Man mag ja denken, das große MTV-Zeitalter sei vorüber. Doch wenn es etwas gibt, das der Musikvideo-Dinosaurier beherrscht, ist es vermutlich dick aufzutragen. Denn anders als etwa die Grammys basieren die hauseigenen Preisverleihung auf Abstimmungen der Fans – der European Music Award ist, genau wie der große amerikanische Bruder, die VMAs, ein Publikumspreis. Neben erwartbaren Nominierungen wie Taylor Swift oder Shawn Mendes bestimmte aber vor allem HipHop das Bild der Gala in London, fand sich doch in fast allen Preiskategorien ein Rap- oder R’n’B-Künstler unter den Nominierten. Mit Marteria und Cro gab’s sogar gleich zwei deutsche Rapper, die als »Best German Act« nominiert waren – auch wenn sie letzten Endes vom Pop-Barden Wincent Weiss auf die Ränge verwiesen wurden.

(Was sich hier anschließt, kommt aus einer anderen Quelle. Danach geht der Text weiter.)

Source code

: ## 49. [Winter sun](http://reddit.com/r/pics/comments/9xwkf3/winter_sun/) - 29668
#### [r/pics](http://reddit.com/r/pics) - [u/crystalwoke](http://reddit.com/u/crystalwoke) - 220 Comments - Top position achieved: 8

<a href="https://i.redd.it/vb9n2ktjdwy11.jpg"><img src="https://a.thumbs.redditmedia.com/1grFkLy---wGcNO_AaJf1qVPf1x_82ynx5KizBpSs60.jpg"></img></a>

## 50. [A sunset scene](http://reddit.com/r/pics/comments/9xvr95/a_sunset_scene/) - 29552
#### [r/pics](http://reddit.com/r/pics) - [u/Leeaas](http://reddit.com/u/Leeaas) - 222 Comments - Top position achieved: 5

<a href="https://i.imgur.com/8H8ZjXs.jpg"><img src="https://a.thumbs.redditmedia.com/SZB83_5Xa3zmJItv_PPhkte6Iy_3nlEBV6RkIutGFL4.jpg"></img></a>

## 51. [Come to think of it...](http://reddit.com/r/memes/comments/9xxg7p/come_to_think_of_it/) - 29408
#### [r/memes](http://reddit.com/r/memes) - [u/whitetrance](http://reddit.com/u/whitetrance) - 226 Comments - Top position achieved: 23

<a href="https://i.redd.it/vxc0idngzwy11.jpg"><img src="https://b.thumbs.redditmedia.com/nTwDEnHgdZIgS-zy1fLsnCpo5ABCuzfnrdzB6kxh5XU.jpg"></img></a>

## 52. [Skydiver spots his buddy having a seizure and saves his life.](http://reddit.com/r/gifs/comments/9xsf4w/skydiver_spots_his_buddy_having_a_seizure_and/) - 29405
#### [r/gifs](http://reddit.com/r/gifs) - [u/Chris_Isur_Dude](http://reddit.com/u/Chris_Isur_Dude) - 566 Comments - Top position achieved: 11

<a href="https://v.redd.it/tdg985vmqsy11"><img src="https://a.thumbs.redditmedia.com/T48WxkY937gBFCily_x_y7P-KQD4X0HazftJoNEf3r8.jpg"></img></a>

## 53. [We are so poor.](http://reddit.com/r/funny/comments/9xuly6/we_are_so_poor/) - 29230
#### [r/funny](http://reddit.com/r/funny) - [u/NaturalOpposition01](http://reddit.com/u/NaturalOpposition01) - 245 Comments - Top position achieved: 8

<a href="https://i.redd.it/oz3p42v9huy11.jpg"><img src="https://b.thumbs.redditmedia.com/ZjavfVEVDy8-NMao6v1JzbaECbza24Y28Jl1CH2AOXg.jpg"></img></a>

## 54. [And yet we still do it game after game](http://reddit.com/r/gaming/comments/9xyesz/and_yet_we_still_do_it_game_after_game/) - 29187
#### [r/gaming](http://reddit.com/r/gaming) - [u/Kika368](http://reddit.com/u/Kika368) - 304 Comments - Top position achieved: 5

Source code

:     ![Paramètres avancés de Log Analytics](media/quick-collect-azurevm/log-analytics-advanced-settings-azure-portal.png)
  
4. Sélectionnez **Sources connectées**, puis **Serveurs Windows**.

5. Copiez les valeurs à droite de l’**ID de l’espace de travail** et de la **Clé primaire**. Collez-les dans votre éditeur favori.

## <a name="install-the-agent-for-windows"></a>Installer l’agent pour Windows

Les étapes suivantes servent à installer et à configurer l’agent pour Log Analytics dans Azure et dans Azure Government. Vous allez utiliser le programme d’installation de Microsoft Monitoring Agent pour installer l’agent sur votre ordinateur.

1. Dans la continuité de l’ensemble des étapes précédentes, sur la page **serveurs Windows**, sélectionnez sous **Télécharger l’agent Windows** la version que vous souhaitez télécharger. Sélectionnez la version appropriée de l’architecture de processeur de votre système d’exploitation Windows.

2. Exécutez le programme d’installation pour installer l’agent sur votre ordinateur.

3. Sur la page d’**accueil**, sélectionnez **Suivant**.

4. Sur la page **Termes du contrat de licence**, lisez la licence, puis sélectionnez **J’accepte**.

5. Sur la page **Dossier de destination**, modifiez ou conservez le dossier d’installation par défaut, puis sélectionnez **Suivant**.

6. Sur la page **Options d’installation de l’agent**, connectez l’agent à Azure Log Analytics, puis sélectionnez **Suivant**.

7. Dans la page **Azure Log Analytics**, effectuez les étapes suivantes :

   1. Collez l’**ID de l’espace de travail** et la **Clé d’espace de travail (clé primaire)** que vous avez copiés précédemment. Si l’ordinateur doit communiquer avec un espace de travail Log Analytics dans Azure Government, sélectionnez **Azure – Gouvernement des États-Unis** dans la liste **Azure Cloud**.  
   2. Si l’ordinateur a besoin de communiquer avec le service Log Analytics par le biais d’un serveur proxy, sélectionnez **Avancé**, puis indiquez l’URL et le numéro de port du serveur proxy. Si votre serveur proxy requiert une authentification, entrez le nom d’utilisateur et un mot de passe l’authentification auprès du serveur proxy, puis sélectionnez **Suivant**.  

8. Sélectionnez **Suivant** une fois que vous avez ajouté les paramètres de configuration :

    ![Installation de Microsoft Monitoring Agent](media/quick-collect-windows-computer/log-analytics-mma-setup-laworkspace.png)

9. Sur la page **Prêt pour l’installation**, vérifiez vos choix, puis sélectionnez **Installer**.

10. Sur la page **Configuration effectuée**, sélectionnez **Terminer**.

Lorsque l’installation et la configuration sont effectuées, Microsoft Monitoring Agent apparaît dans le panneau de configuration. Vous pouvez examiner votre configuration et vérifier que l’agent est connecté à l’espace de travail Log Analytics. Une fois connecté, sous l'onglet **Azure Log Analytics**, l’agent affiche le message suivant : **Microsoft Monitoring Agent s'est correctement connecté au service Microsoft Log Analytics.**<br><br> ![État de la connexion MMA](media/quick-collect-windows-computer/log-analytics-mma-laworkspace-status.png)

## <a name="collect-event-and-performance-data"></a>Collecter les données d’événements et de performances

Doch nicht die Auszeichnungen, sondern das Drumherum steht weiterhin im Vordergrund, wenn MTV den roten Teppich ausrollt. Dabei zermartern sich die Produzenten der Show jedes Jahr aufs Neue das Hirn, wie sie mit möglichst denkwürdigen Performances die Schlagzeilen des Folgetages bestimmen. Diese Aufgabe erleichtert sich für die Verantwortlichen ungemein, wenn die auftretenden Künstler etwas von epischen On-Stage-Erlebnissen verstehen. Travis Scott gehört zweifelsohne zu dieser Riege – legt der längst zum Superstar aufgestiegene Houston-Native doch mittlerweile seit mehreren Spielzeiten Riesen-Festivals und Mega-Konzerthallen in Schutt und Asche. Dementsprechend ließ der Autotune-Virtuose seinen überlebensgroßen Raubvogel für die Performance des Megahits »Butterfly Effect« anliefern, um die Platin-Single über der tosenden Menge zu performen. Pop it, let it bang? Oh ja, aber sowas von.